I have tried out various names for what I am now calling Doctor Mom's penicillin: pragmatic penicillin, patients' penicillin --- all share a common drive - to save lives , now.

Lads' penicillin can also be usefully be called prestige penicillin, purified penicillin, priority penicillin, scientific paper penicillin, scientific penicillin ,scientists' penicillin.

The goal here is "who can get 100% pure, stable, colorless penicillin crystals first - dam the poor yield and dam the poor patients, forget that there is a War on."

(And by the way I almost never call it "penicillin" when I am thinking about it or even when I talk about it - I call it simply
"PEN" rather as the British chemists called their reports, the PEN reports, and just as the paper tags on patients undergoing penicillin treatment during the war were also labelled PEN.)


(Yellowcake uranium (easily mistaken for early dried penicillin powder or dried mustard) together with the wartime 'products' derived from it, were also given prominent labels with black letters and symbols on a bright mustard yellow background.)

Mom's pen is expressed in a ratio of units of penicillin actually ready for use in human patients over a period of time.

As in :"Pfizer released 500 mg of dry penicillin, (the famous Lot #696) assaying at 50 units a mg, for Dawson to use on his patients in March 2nd 1942 - a total of 25,000 units of therapeutic penicillin."

Or : "Starting in October 1941,Pfizer released to Dawson a 5 gallon carboy of non-concentrated penicillin juice every week, the juice assayed at an average of 2 units a ml, so if injected immediately into a patient in the form of a drip IV, that was 160,000 units of therapeutic penicillin a month ." 

Lads' penicillin can be found described - ad nausem - throughout almost any account about penicillin.

Its boastful vagueness stands in for the most basic of basic arithmetic.

Here is one example, picked at random from the recent book on early penicillin:

We are told that the Royal Navy set up a 'small' production unit in 1942. Even if you follow the penicillin saga closely, this might be the first time you have read of this effort - it must have been small potatoes.

Apparently not so, for in the very next sentence we are told their weekly production was 200 million units.

To put this in context, Pfizer - the world's largest drug firm and a company you have heard of , said it produced 400,000 units of penicillin in March 1942.

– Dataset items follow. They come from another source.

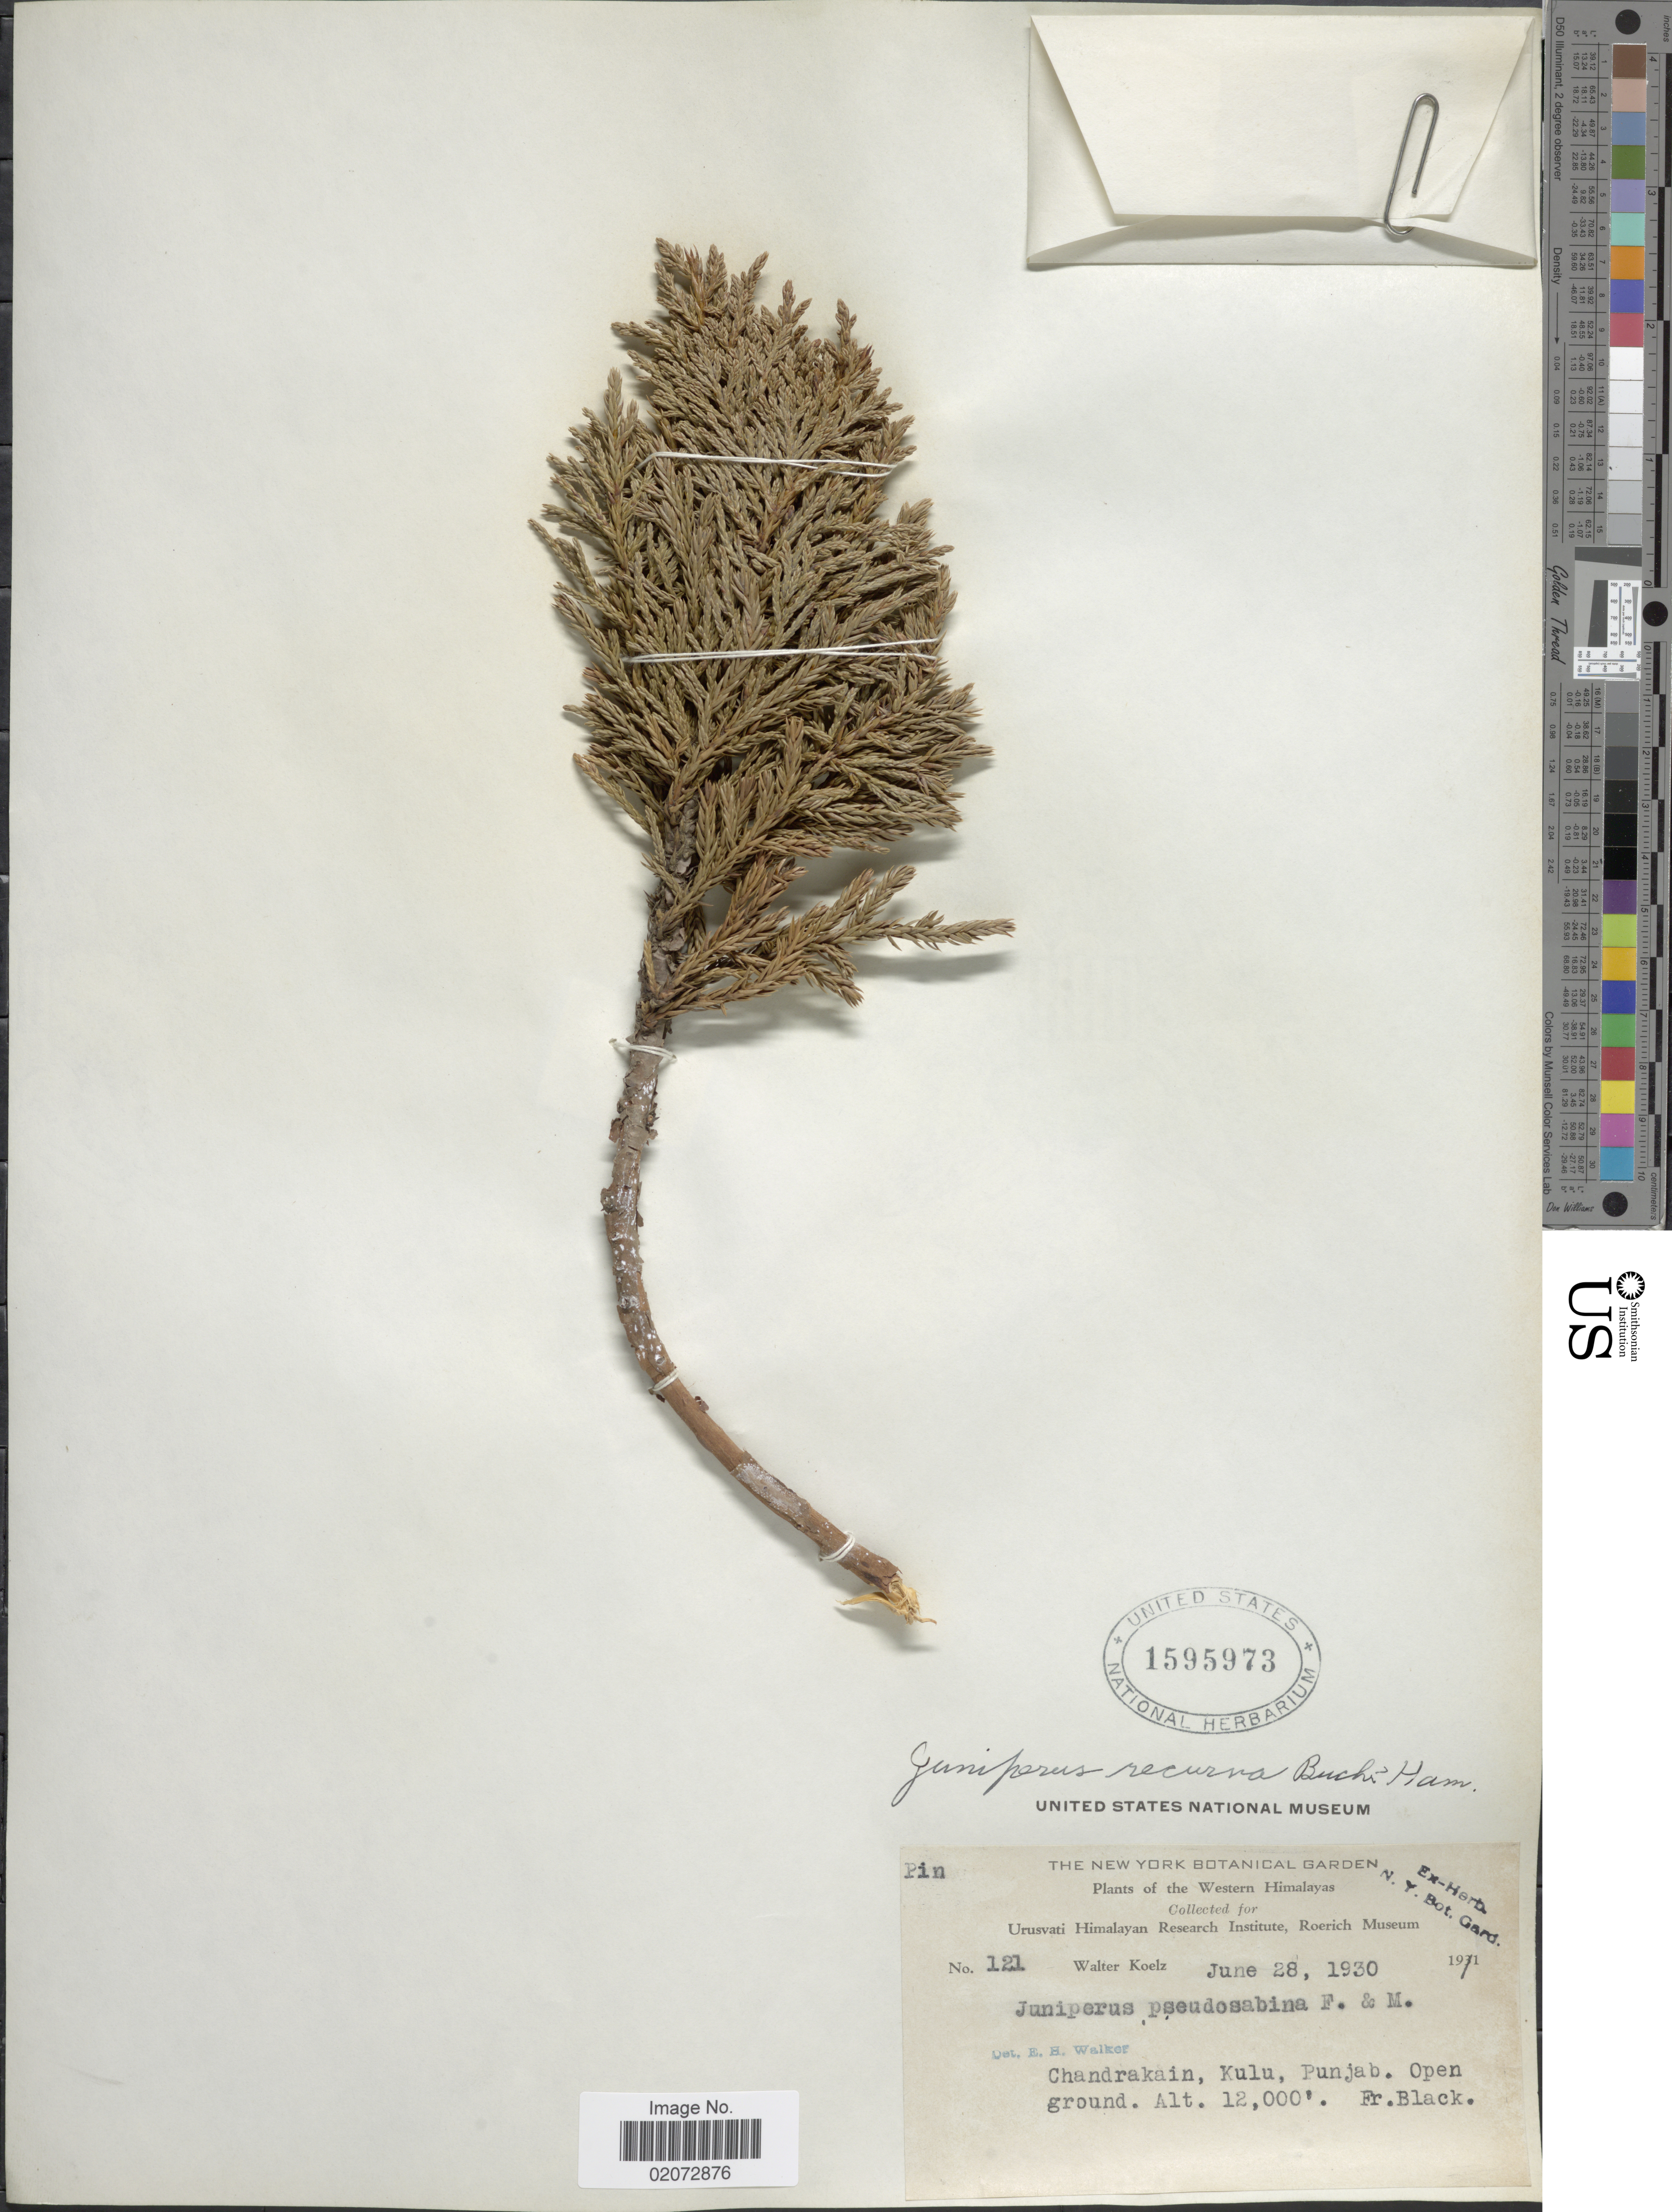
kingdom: Plantae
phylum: Tracheophyta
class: Pinopsida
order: Pinales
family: Cupressaceae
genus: Juniperus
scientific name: Juniperus recurva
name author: Buch.-Ham. ex D. Don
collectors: W. N. Koelz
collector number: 121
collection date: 1930-06-28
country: India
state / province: Punjab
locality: Western Himalayas, Chandrakain, Kulu, Punjab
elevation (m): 3658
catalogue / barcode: US 1595973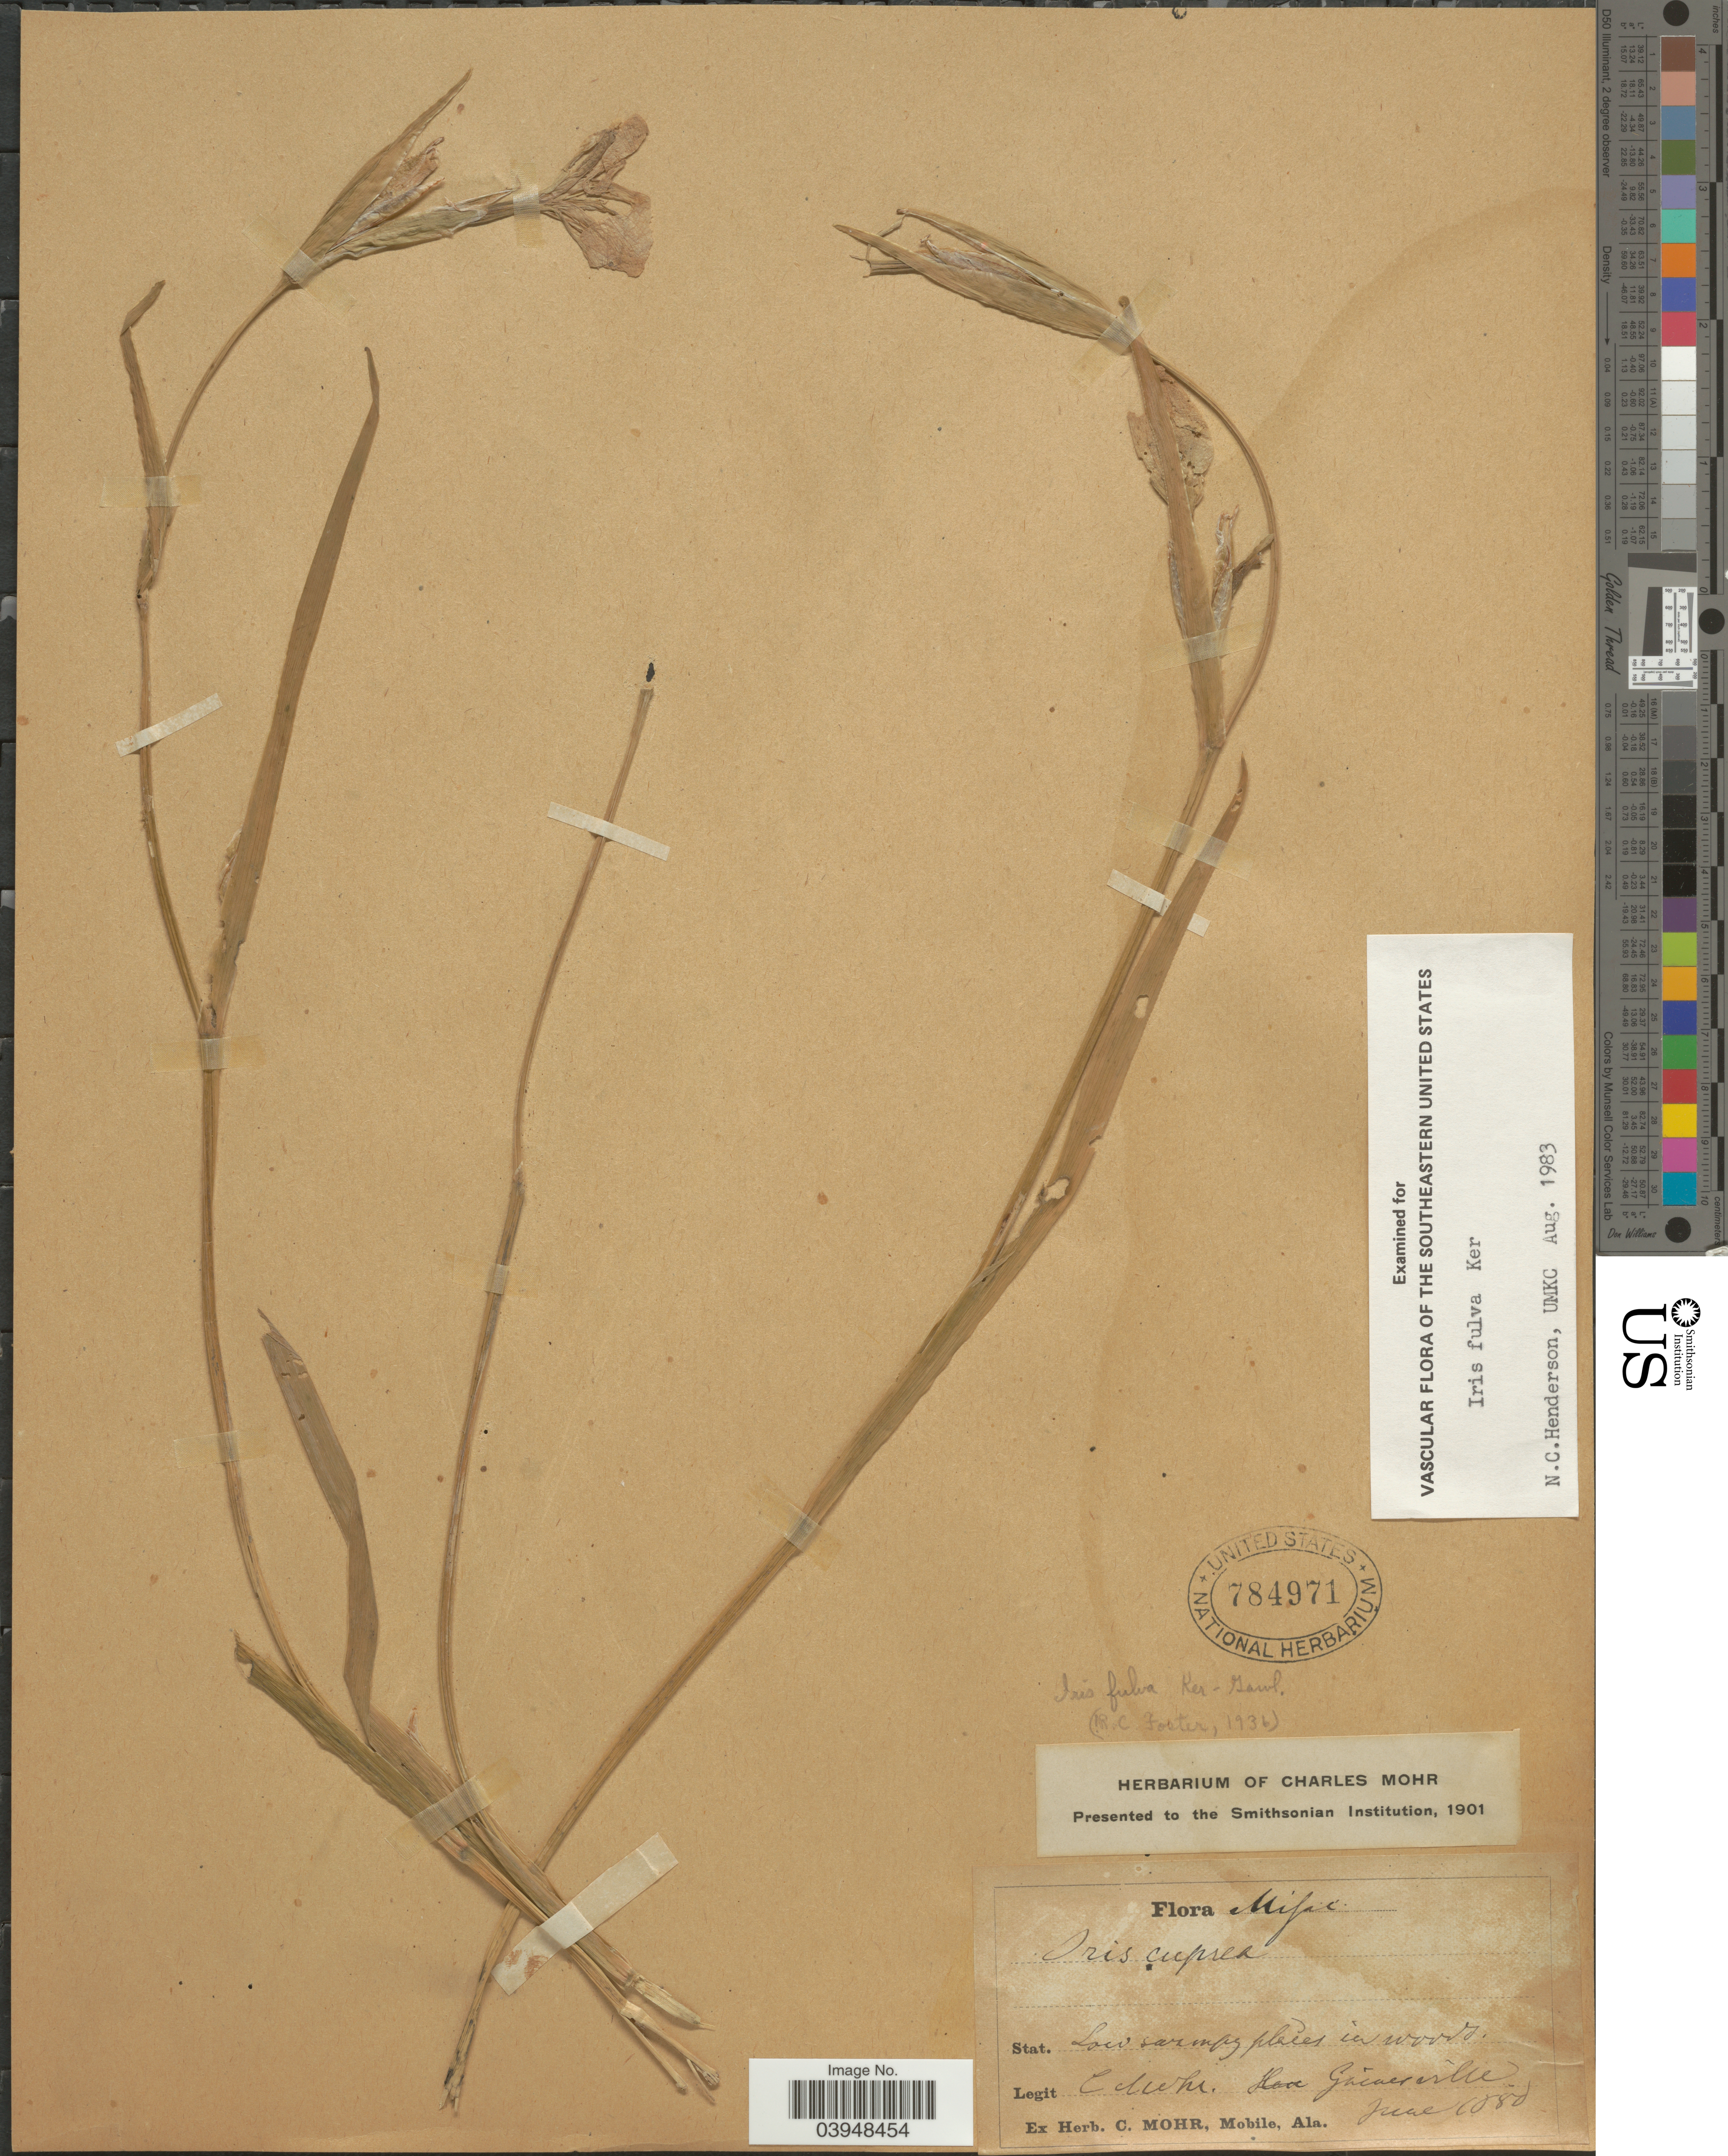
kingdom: Plantae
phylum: Tracheophyta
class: Liliopsida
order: Asparagales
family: Iridaceae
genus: Iris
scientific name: Iris fulva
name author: Ker Gawl.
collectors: C. T. Mohr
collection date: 1880-06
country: United States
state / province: Mississippi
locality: Gainesville.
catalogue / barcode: US 784971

(If you have a good memory, you will recall that not all of this ended up in patients' veins - Dawson seems to have only got 25,000 units and he was Pfizer's only clinician at this point.

 Most of this semi-purified dry penicillin was probably destroyed by Pfizer chemists trying to degrade it enough to guess at the building blocks of its assembly by the penicillium.)

In early 1943, it took two months for the entire American pharameutical industry to produce as much penicillin as the Royal Navy's little operation at Clevedon produced in a week.

Count me more skeptical of this story than Robert Bud is.

Another example, from Macfarlane's biography of Howard Florey.

It is the claim that production at Oxford had been 500 litres a week for a few months by January 1941.